** SOURCE MATERIAL follows **

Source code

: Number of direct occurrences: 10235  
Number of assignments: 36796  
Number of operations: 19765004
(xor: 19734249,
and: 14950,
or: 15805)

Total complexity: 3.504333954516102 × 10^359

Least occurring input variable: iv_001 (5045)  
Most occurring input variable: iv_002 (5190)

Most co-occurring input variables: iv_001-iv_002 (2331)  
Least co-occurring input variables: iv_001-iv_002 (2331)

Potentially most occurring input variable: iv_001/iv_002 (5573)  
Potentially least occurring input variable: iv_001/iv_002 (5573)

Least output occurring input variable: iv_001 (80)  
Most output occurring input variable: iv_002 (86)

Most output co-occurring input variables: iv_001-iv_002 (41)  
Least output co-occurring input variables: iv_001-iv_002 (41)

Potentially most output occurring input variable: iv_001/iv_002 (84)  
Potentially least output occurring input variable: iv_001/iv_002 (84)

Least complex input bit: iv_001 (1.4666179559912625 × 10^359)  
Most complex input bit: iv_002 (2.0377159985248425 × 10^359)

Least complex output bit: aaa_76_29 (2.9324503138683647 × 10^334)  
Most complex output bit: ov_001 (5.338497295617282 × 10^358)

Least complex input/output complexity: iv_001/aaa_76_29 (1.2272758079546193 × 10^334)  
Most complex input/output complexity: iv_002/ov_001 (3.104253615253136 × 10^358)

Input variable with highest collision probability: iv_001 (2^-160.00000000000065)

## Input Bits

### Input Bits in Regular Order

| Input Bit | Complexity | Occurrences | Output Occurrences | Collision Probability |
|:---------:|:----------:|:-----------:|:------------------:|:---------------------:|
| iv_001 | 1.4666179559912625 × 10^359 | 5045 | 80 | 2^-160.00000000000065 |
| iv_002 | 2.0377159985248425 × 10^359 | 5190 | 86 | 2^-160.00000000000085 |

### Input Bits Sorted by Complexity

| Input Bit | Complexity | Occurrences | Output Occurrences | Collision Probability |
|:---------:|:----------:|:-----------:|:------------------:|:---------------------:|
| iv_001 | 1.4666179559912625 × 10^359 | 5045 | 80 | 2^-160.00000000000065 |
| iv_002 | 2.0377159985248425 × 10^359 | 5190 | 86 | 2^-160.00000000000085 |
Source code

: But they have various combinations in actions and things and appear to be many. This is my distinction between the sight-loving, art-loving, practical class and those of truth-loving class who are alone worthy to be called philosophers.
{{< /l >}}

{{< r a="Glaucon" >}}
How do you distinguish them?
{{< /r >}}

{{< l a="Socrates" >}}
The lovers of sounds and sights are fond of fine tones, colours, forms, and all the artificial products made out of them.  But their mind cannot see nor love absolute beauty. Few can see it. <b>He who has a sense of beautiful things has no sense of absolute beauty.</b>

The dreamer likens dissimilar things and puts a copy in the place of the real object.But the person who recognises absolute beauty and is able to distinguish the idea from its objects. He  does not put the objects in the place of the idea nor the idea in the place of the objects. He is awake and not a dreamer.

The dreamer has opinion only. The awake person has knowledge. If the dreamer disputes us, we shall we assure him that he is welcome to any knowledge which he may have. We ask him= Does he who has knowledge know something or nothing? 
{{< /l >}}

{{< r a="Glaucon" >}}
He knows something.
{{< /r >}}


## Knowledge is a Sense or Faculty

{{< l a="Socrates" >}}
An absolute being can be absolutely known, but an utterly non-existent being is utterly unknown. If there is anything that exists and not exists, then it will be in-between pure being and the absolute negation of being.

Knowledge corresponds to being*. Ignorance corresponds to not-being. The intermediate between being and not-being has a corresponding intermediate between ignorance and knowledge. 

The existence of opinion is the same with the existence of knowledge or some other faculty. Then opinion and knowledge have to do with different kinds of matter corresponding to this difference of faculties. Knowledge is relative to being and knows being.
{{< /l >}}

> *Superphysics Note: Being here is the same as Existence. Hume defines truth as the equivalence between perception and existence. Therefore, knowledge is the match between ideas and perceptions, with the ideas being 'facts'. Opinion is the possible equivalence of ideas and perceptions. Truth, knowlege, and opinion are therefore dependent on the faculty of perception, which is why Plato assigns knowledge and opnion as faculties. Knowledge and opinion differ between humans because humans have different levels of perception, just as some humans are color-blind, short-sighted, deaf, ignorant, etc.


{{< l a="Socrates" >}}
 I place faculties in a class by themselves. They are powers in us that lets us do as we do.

** End of SOURCE MATERIAL **

PROBLEM: Retype word for word everything in the listing above from the line that holds "Least complex output" down to the line that holds "### Input Bits in Regular Order". Keep both end lines and leave out the rest.

YOUR SOLUTION:
Least complex output bit: aaa_76_29 (2.9324503138683647 × 10^334)  
Most complex output bit: ov_001 (5.338497295617282 × 10^358)

Least complex input/output complexity: iv_001/aaa_76_29 (1.2272758079546193 × 10^334)  
Most complex input/output complexity: iv_002/ov_001 (3.104253615253136 × 10^358)

Input variable with highest collision probability: iv_001 (2^-160.00000000000065)

## Input Bits

### Input Bits in Regular Order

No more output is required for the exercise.